While health challenges like strokes, cancer and broken bones are bad enough on their own, paying for your care can be just as difficult. Medical problems cause, at least in part, more than 60% of bankruptcies in the United States, according to a Harvard study. In a life or death emergency situation, you can’t shop around to find the best care at the best price.
If you have health insurance, you may think that you are safe, but this may not be the case. The odds are high that you may have significantly less of a financial safety net than you think.
The Costs Add Up
Health conditions come with a variety of costs, many of which traditional major medical health insurance was never designed to cover.
- First, there can be deductibles and co-pays, the portion, under your health insurance contract, that you must pay out of your own pocket.
- Second, related expenses such as ambulance fees and transportation to follow-up medical appointments can also build up. A recent report by the Government Accountability Office found that an ambulance ride could cost the providers over $2,000 in some cases.
- Third, on top of this after receiving care, you might be ill and unable to work, but your rent, mortgage, car payments and other household expenses continue to pile up.
Together these three items make up the true cost of a medical condition. The real cost can be staggering.
For example, if you have a heart attack as a 50-year-old man with an average level of major medical health insurance, you could see a potential total price tag of over $50,000 for deductibles, co-pays and other charges. And yes, this is after adjusting for what your health insurance covers.
Even something as simple as a broken leg could carry an out-of-pocket price tag of $10,000. Worse, if you have an ongoing condition such as diabetes, that cost you owe can shift from a one-time payment to an annual expense. Care for diabetes in some cases can top $15,000 per year.
What to Consider
How can you protect yourself?
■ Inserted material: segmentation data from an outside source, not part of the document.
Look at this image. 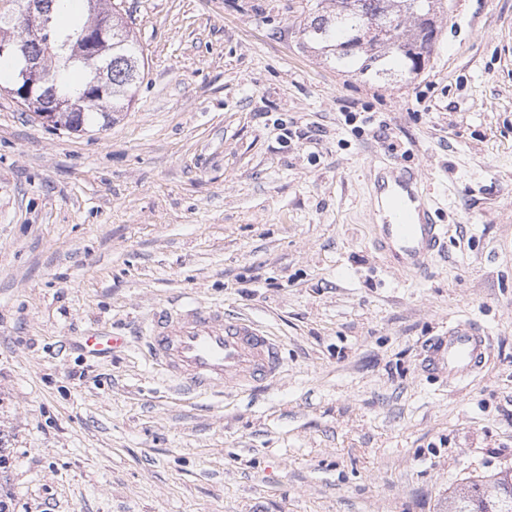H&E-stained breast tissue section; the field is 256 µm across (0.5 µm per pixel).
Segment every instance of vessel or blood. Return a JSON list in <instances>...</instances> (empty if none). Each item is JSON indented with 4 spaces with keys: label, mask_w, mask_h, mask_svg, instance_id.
<instances>
[{
    "label": "vessel or blood",
    "mask_w": 512,
    "mask_h": 512,
    "mask_svg": "<svg viewBox=\"0 0 512 512\" xmlns=\"http://www.w3.org/2000/svg\"><path fill=\"white\" fill-rule=\"evenodd\" d=\"M375 190L379 251L392 268L424 274L442 249L446 230L435 223L415 173L390 168L377 179ZM125 343V337L100 333L86 337L84 347L100 354ZM146 347L153 370L187 394L222 386L246 389L276 378L283 366L281 344L256 322L180 299L155 310L146 327ZM486 356V336L460 319L428 342L423 369L461 383L482 370Z\"/></svg>",
    "instance_id": "b4317fda"
}]
</instances>
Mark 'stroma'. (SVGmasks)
Returning a JSON list of instances; mask_svg holds the SVG:
<instances>
[{
	"label": "stroma",
	"mask_w": 512,
	"mask_h": 512,
	"mask_svg": "<svg viewBox=\"0 0 512 512\" xmlns=\"http://www.w3.org/2000/svg\"><path fill=\"white\" fill-rule=\"evenodd\" d=\"M145 77L105 130L0 92V492L16 512H446L512 469V0H448L408 83L302 45L306 0H121ZM415 170L446 225L426 276L375 246L374 179ZM224 305L281 377L181 394L141 326ZM475 321L459 386L428 341ZM99 330L126 337L85 351ZM487 337L468 319L448 325V332L432 338L426 345L423 370L441 372L448 383H462L485 365Z\"/></svg>",
	"instance_id": "stroma-1"
}]
</instances>
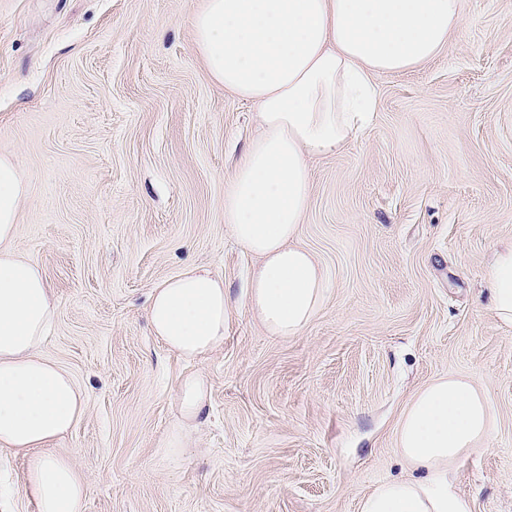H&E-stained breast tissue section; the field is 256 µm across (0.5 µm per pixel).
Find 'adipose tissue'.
<instances>
[{"instance_id":"adipose-tissue-1","label":"adipose tissue","mask_w":512,"mask_h":512,"mask_svg":"<svg viewBox=\"0 0 512 512\" xmlns=\"http://www.w3.org/2000/svg\"><path fill=\"white\" fill-rule=\"evenodd\" d=\"M466 0H201L189 16L195 50L211 78L256 111L258 132L224 188V227L259 259L247 296L273 336L300 335L323 307L327 274L297 239L309 207L311 157L336 152L369 122L376 76L414 70L448 50L467 22ZM25 172L0 153V450L27 456L23 490L37 512H84L83 475L65 457L45 454L82 419L86 401L72 377L40 348L57 303L41 266L15 249ZM491 307L512 326V243L488 270ZM155 336L194 361L220 347L227 322L224 280L185 269L153 290ZM209 381L179 383L177 417L163 450L172 460L207 417ZM494 409L464 376H440L410 398L396 447L423 479L380 482L359 512H474L451 475L489 441Z\"/></svg>"}]
</instances>
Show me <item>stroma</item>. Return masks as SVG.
Returning <instances> with one entry per match:
<instances>
[{
    "mask_svg": "<svg viewBox=\"0 0 512 512\" xmlns=\"http://www.w3.org/2000/svg\"><path fill=\"white\" fill-rule=\"evenodd\" d=\"M200 2L0 0V152L30 181L15 245L58 302L41 353L87 397L50 446L83 473L84 512H358L377 482L412 477L397 422L447 374L475 377L497 418L456 489L474 512H512V327L486 288L512 241V0H468L448 51L378 76L370 125L313 158L298 243L329 293L288 338L252 317L258 260L224 230L256 117L194 49ZM194 266L223 277L228 321L223 345L191 363L147 309ZM196 371L209 418L171 461L176 389ZM26 468L0 450V512H36Z\"/></svg>",
    "mask_w": 512,
    "mask_h": 512,
    "instance_id": "1",
    "label": "stroma"
}]
</instances>
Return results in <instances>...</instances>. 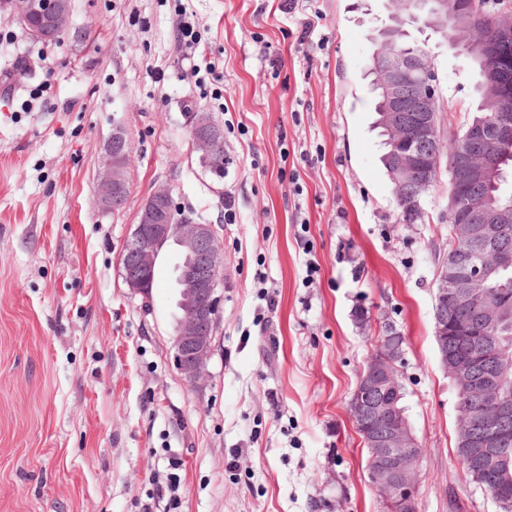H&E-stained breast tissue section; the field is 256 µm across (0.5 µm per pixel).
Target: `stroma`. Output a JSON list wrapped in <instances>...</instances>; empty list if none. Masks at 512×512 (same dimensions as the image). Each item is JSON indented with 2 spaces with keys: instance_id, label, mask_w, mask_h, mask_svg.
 Listing matches in <instances>:
<instances>
[{
  "instance_id": "stroma-1",
  "label": "stroma",
  "mask_w": 512,
  "mask_h": 512,
  "mask_svg": "<svg viewBox=\"0 0 512 512\" xmlns=\"http://www.w3.org/2000/svg\"><path fill=\"white\" fill-rule=\"evenodd\" d=\"M72 0L84 42L0 18V512H383L348 402L377 336H404L420 512H500L455 447L433 298L448 172L403 221L365 76L391 0ZM314 20L311 43L297 34ZM439 124L462 131L478 68L432 31ZM212 65L220 81H200ZM212 113L232 164L201 167L186 115ZM123 126L124 208L94 192ZM161 184L223 245L206 378L174 364L178 255L148 296L120 254ZM316 264L309 273L308 264Z\"/></svg>"
}]
</instances>
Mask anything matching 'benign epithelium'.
<instances>
[{"label":"benign epithelium","mask_w":512,"mask_h":512,"mask_svg":"<svg viewBox=\"0 0 512 512\" xmlns=\"http://www.w3.org/2000/svg\"><path fill=\"white\" fill-rule=\"evenodd\" d=\"M458 15L466 11V0H421L416 11L402 10L397 26L385 35L381 47L386 49L384 64L377 69L375 82L386 104L384 122L397 138L400 149L390 157L398 177L412 168L432 171L438 162L437 95L433 84L434 70L428 57L396 49V34L410 18L424 20L436 28L445 24L444 9ZM10 17L27 34L45 44L54 42L60 32H68L79 41L84 31L72 24L70 0H0V13ZM495 26L501 40L509 46L512 39V3L505 0L495 14ZM500 106L504 120L495 128L473 126L467 144L448 162V211L458 214L452 227L454 242L476 244L492 238L497 224L512 222V210L493 213L481 210L470 188L488 177L483 155L512 138V94L502 92ZM186 121L193 151L199 162L213 175L222 178L230 157L219 161L215 146L224 138L222 126L209 112H188ZM131 143L117 126L105 146L106 161L96 180L101 207L120 210L130 191L126 168ZM176 246L180 263L176 278L180 315L175 322V362L184 378L195 384L203 379L221 312L222 242L216 225L200 222L181 213L167 186L156 187L145 200L139 222L120 256L121 273L129 288L146 295L152 288L153 271L162 249ZM488 264L465 260L456 249L438 268L434 294V335L443 370L458 380L474 397L476 411L467 415L459 427V447L464 458L480 455L485 467L468 469L473 481L491 492L502 512H512V497L501 491L500 479L508 478L497 471V451L512 437V394L494 370L484 342L455 327V335L470 342L465 351L448 354V304L468 307L485 324H494L500 313L512 307L507 300L492 304L483 298L480 287L487 279ZM386 337H378L373 358L360 372L349 401L351 414L358 418L362 442L373 449L372 469L368 477L378 491L385 512H419L422 445L413 433L406 414L403 385L394 361L401 359L403 346L385 347Z\"/></svg>","instance_id":"1"}]
</instances>
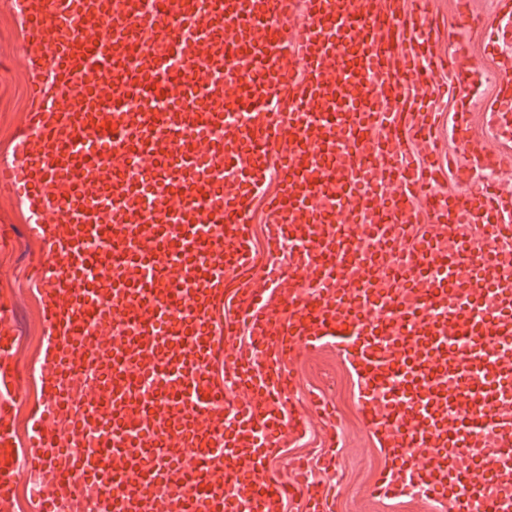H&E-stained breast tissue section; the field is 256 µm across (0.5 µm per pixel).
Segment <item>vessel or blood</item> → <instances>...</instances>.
Here are the masks:
<instances>
[{"mask_svg":"<svg viewBox=\"0 0 512 512\" xmlns=\"http://www.w3.org/2000/svg\"><path fill=\"white\" fill-rule=\"evenodd\" d=\"M426 4L16 0L30 108L0 189L46 248L34 272L46 336L22 442L25 375L0 298V512L26 478L33 512H283L294 495L330 512L335 487L306 463L289 487L267 474L315 419L323 468H336L335 405L293 400L294 365L322 347L355 376L388 460L371 496L417 489L431 512H486L494 497L512 512V284L498 276L512 188L475 179L512 165L491 146L512 140V0L482 21L511 49L489 136L455 111L451 154L434 75L450 67L465 99L477 68L463 40L438 52ZM464 225L482 245L461 240ZM218 358L227 380L208 372ZM26 389V394H24L17 405V434L18 437L22 440L26 437L28 428L30 427L31 419L42 398L41 386L38 379V371L36 375V385L34 382L29 383L28 379ZM29 391L31 392V396L27 398Z\"/></svg>","mask_w":512,"mask_h":512,"instance_id":"1","label":"vessel or blood"}]
</instances>
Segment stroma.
Masks as SVG:
<instances>
[{
  "instance_id": "stroma-1",
  "label": "stroma",
  "mask_w": 512,
  "mask_h": 512,
  "mask_svg": "<svg viewBox=\"0 0 512 512\" xmlns=\"http://www.w3.org/2000/svg\"><path fill=\"white\" fill-rule=\"evenodd\" d=\"M30 79L21 62L20 50L0 52V161L13 157L12 132L24 122L29 102L24 94ZM8 228L13 240L11 254L0 255V296L13 304L17 336L16 358L22 369L40 365L44 327L41 299L23 276L30 263L44 254V246L25 222V208L18 199L0 196V228ZM300 383L296 397L309 391H326L338 408L343 427L339 450V483L335 512H426L425 505L405 495L395 500L375 501L369 497V484L387 459L376 448L364 429L356 404V381L335 352L323 350L298 366ZM323 449V425L312 421L307 434L287 441L268 471L279 481H288L294 459L301 455L318 458Z\"/></svg>"
}]
</instances>
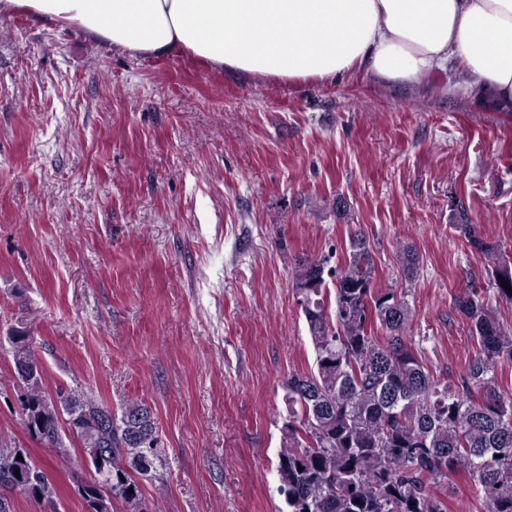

Supplemental, guaranteed-renewable disability insurance might help out. A guaranteed renewable policy obligates the insurer to continue coverage as long as premiums are paid on the policy. You should know, however, that while the re-insurability is guaranteed, premiums can rise based on a number of different factors, so you need to read the fine print.
Such policies are designed to pick up where your major-medical insurance leaves off so these out-of-pocket expenses don’t deplete your savings or put you deep into debt. Disability insurance can also make up for income that you miss out on while you are out sick. Depending upon your insurance carrier, it could take a few weeks for a payment to arrive, so keep your emergency savings funded.
Contact your financial advisor who can help you get information about various health insurance options. Everyone hopes that we never need to use it, but the time to research this insurance is before a costly medical condition occurs.